The diff below shows the change I am considering which would:

  • Improve the guarding if check in the string_decode function to safely handle empty strings and prevent index errors when accessing string elements (this resolves the root cause of this issue.)
  • Update the option value parsing logic in the _read method to more robustly handle quoted values, ensuring correct handling even when quotes are not closed properly or when the line continues beyond a quoted segment.
  • Add checks to prevent passing empty strings to string_decode, which could occur in multi-line value scenarios.

Here's the diff:

diff --git a/git/config.py b/git/config.py
index 3ce9b123..91b69531 100644
--- a/git/config.py
+++ b/git/config.py
@@ -452,7 +452,7 @@ class GitConfigParser(cp.RawConfigParser, metaclass=MetaParserBuilder):
         e = None  # None, or an exception.
 
         def string_decode(v: str) -> str:
-            if v[-1] == "\\":
+            if v and v[-1] == "\\":
                 v = v[:-1]
             # END cut trailing escapes to prevent decode error
 
@@ -508,6 +508,8 @@ class GitConfigParser(cp.RawConfigParser, metaclass=MetaParserBuilder):
                     if len(optval) > 1 and optval[0] == '"' and optval[-1] != '"':
                         is_multi_line = True
                         optval = string_decode(optval[1:])
+                    elif len(optval) > 1 and optval[0] == '"' and optval[-1] == '"':
+                        optval = string_decode(optval[1:-1])  # safely decode fully quoted value
                     # END handle multi-line
                     # Preserves multiple values for duplicate optnames.
                     cursect.add(optname, optval)
@@ -524,8 +526,10 @@ class GitConfigParser(cp.RawConfigParser, metaclass=MetaParserBuilder):
                     is_multi_line = False
                     line = line[:-1]
                 # END handle quotations
+                if line:  # Ensure line is not empty before decoding
+                    line = string_decode(line)
                 optval = cursect.getlast(optname)
-                cursect.setlast(optname, optval + string_decode(line))
+                cursect.setlast(optname, optval + line)
             # END parse section or option
         # END while reading

What do you think? Does this sound like a reasonable approach here, or is there some context I might be missing?

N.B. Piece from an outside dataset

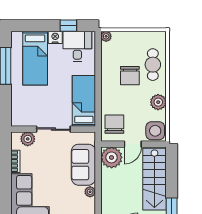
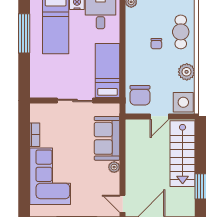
chair: (130, 76) -> (156, 44), width x0.54, depth x0.54
chair: (114, 124) -> (140, 95), turned 180
plant: (28, 139) -> (48, 111), removed
plant: (112, 157) -> (137, 131), removed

If this does sound like something worth introducing, let me know and:

  1. I'll add a Unit test.
  2. Remove the workaround for this error in the fuzz_config.py test so it's covered there as well.
  3. Open a PR.

So instead, I think a more considerate and generally simpler fix would be to maintain the existing parsing behavior, and just make its checks a little more robust to eliminate the risk of the unhandled IndexError described in this issue.

The above hits home, and perfectly describes how I imagine handling this. It's an improvement, without going overboard and try to fix something that is systematically broken - a conforming parser can't be made based on an INI parser.

If this does sound like something worth introducing, let me know and:

  1. I'll add a Unit test.
  2. Remove the workaround for this error in the fuzz_config.py test so it's covered there as well.
  3. Open a PR.

This sounds like a plan! Thanks again.

PR with the fix: #1908

Only the changes to string_decode were necessary, so that's all I changed.